Oleh: Abdul Rosyidi
Sering kita mendengar kasus seorang siswa perempuan hamil di luar nikah. Dalam kasus ini biasanya mereka akan langsung dikeluarkan sekolah. Alasannya biasanya karena dianggap melanggar nilai-nilai asusila dan tatanan moral masyarakat. Mereka yang telah ber”zina” juga dianggap telah berdosa. Dosa besar yang menghinakan.
Bab “zina” diajarkan terus-menerus di sekolah. Ini sejalan dengan pandangan masyarakat, zina sebagai sesuatu yang perbuatan hina, dosa besar yang menjijikan. Dalam buku ajar PAI yang pernah saya baca, disebutkan zina termasuk dosa besar yang dikategorikan sebagai perbuatan yang keji, hina, dan buruk.
Hukuman untuk pezina amat berat yakni dera (cambuk) 100 kali untuk zina ghairu muhson (pelakunya belum pernah menikah), dan rajam untuk zina muhson (pelakunya sudah menikah).
Rajam adalah siksaan dan hukuman mati bagi pelanggar hukum dengan cara dilempari batu. Tidak seperti hukuman mati dengan ditembak, digantung, disetrum atau disuntik, yang dilakukan secara cepat, dera dilakukan secara kejam. Mati pelan-pelan secara menyakitkan.
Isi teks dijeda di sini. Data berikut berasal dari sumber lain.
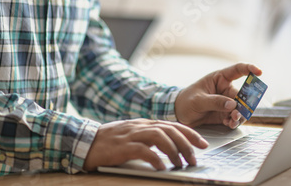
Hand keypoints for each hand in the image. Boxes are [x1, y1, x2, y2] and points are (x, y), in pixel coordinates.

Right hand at [83, 119, 208, 170]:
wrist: (86, 141)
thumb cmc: (112, 142)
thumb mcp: (135, 135)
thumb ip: (151, 138)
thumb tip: (173, 148)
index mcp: (146, 123)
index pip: (174, 125)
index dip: (191, 133)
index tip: (204, 144)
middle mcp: (141, 126)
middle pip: (170, 130)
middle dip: (186, 144)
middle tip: (194, 159)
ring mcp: (132, 134)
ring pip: (160, 136)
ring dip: (174, 150)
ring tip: (181, 164)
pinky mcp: (122, 146)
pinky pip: (142, 150)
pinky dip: (155, 158)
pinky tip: (162, 167)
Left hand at [175, 63, 261, 128]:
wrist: (178, 114)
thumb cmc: (186, 100)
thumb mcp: (198, 100)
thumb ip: (215, 101)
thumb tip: (232, 105)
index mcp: (219, 78)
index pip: (238, 70)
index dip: (250, 69)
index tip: (259, 72)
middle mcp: (226, 89)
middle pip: (243, 94)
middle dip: (245, 102)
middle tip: (241, 110)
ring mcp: (226, 103)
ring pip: (241, 108)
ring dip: (240, 114)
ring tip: (233, 120)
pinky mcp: (225, 114)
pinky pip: (235, 118)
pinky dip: (234, 122)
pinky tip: (230, 124)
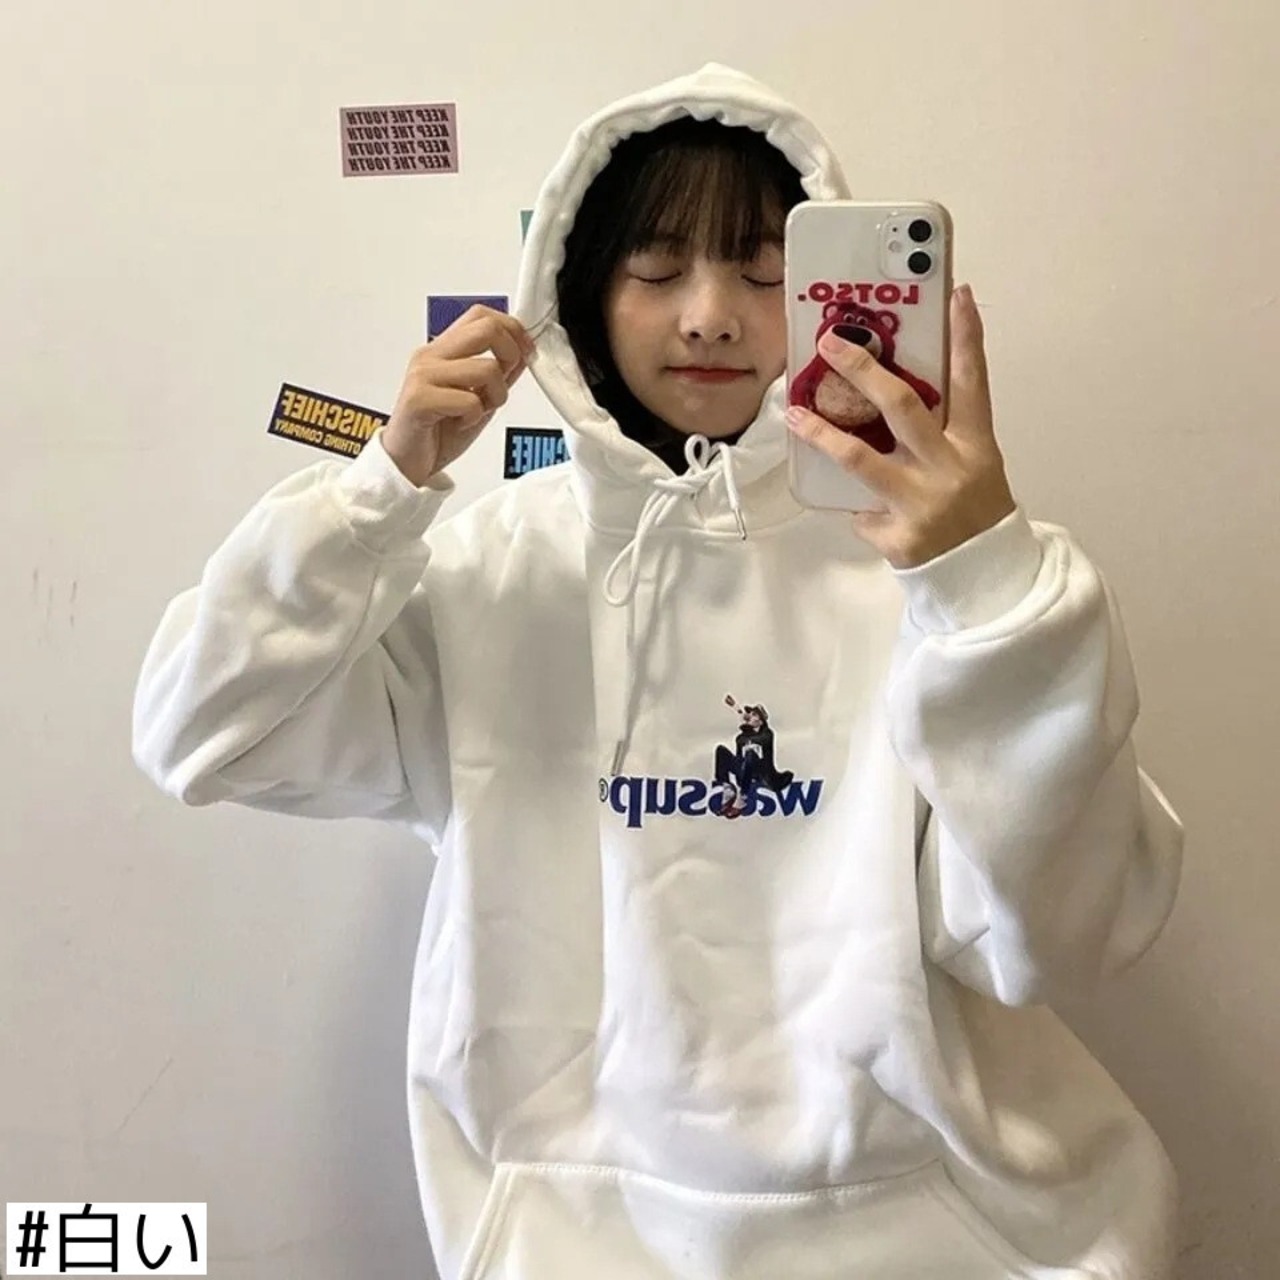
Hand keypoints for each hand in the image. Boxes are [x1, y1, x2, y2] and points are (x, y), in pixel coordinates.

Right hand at [382, 305, 536, 486]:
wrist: (405, 463)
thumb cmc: (436, 432)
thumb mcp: (479, 398)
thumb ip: (499, 374)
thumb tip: (523, 352)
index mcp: (442, 350)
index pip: (482, 315)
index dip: (512, 329)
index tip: (526, 350)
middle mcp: (431, 356)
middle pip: (486, 329)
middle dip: (510, 354)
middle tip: (505, 380)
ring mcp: (423, 375)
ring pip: (486, 368)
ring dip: (495, 395)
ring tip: (479, 410)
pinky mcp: (420, 399)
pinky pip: (470, 400)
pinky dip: (474, 417)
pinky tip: (460, 422)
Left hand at [785, 284, 1016, 569]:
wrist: (983, 576)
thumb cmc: (973, 509)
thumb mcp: (973, 464)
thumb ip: (942, 431)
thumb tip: (886, 390)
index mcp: (976, 446)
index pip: (973, 382)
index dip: (966, 338)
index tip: (956, 295)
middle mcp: (949, 468)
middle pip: (902, 407)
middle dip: (862, 370)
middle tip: (831, 342)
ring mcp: (921, 503)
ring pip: (860, 459)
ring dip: (821, 433)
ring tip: (794, 415)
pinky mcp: (897, 536)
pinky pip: (860, 511)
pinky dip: (855, 507)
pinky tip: (859, 510)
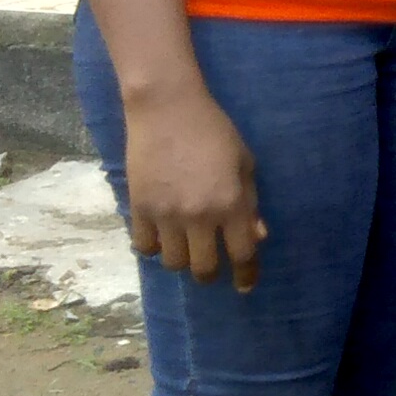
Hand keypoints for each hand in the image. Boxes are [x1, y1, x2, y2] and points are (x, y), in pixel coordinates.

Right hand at [120, 77, 262, 290]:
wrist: (167, 110)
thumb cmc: (214, 132)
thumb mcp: (244, 164)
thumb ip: (250, 203)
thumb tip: (258, 236)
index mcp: (231, 204)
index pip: (242, 254)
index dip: (246, 274)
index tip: (245, 285)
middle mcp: (199, 215)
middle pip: (204, 268)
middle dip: (210, 274)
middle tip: (211, 266)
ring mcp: (166, 214)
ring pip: (173, 262)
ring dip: (182, 260)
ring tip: (185, 247)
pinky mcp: (138, 207)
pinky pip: (144, 246)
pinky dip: (154, 247)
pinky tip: (161, 236)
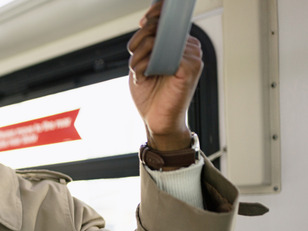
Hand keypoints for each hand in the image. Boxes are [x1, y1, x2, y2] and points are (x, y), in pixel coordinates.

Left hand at [128, 0, 202, 149]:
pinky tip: (144, 75)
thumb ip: (146, 46)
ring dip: (140, 55)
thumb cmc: (151, 95)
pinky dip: (147, 64)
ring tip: (139, 71)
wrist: (157, 121)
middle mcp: (189, 49)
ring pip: (159, 41)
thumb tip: (146, 24)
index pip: (170, 22)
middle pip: (160, 29)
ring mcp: (192, 58)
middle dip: (139, 41)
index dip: (157, 14)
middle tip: (135, 60)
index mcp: (180, 46)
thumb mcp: (143, 65)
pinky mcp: (191, 69)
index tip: (144, 19)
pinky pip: (165, 55)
Kenapa masyarakat sangat benci pada pezina karena zina dan seks bebas. Kata buku-buku pelajaran agama yang digunakan di sekolah, karena memang kita pantas untuk murka. Membiarkan terjadinya hubungan di luar pernikahan akan mendatangkan laknat baik kepada pelaku maupun kepada masyarakat.
Apakah para siswa, anak-anak remaja kita, benar-benar sedemikian kotornya hingga pantas dikucilkan, dihinakan, dan dibenci ramai-ramai? Saya akan mengutarakan pendapat sepanjang pengalaman saya. Dan saya tidak berniat menggugat ajaran-ajaran moral maupun agama.
Dalam kasus siswa di luar nikah, ada satu fenomena menggelitik yang saya pernah temui. Pengalaman itu menimbulkan tanya: kenapa yang dikeluarkan dari sekolah hanya siswa yang perempuan, sementara yang laki-laki tidak?
Salah seorang teman guru pernah bercerita pernah ada keluarga perempuan protes tentang ketidakadilan yang diterimanya. Karena laki-laki yang melakukan hubungan tersebut tidak dikeluarkan pihak sekolah. Keduanya sama-sama belajar di sekolah yang sama.
Pihak sekolah menjelaskannya dan membujuk pemrotes. Bahwa kedua siswa tersebut akan menikah, sehingga laki-laki harus “diselamatkan” karena yang akan menjadi pemimpin keluarga.
Dari sini, fenomena siswa perempuan yang hamil di luar nikah itu tidak berdiri sendiri, ia berdiri di atas pondasi patriarkhi yang kokoh. Bahwa laki-laki lebih berhak untuk diselamatkan karena posisinya lebih tinggi dibandingkan perempuan. Bahwa yang memikul beban rumah tangga adalah laki-laki, dan dia harus berpendidikan. Laki-lakilah yang paling bertanggung jawab terhadap keluarga.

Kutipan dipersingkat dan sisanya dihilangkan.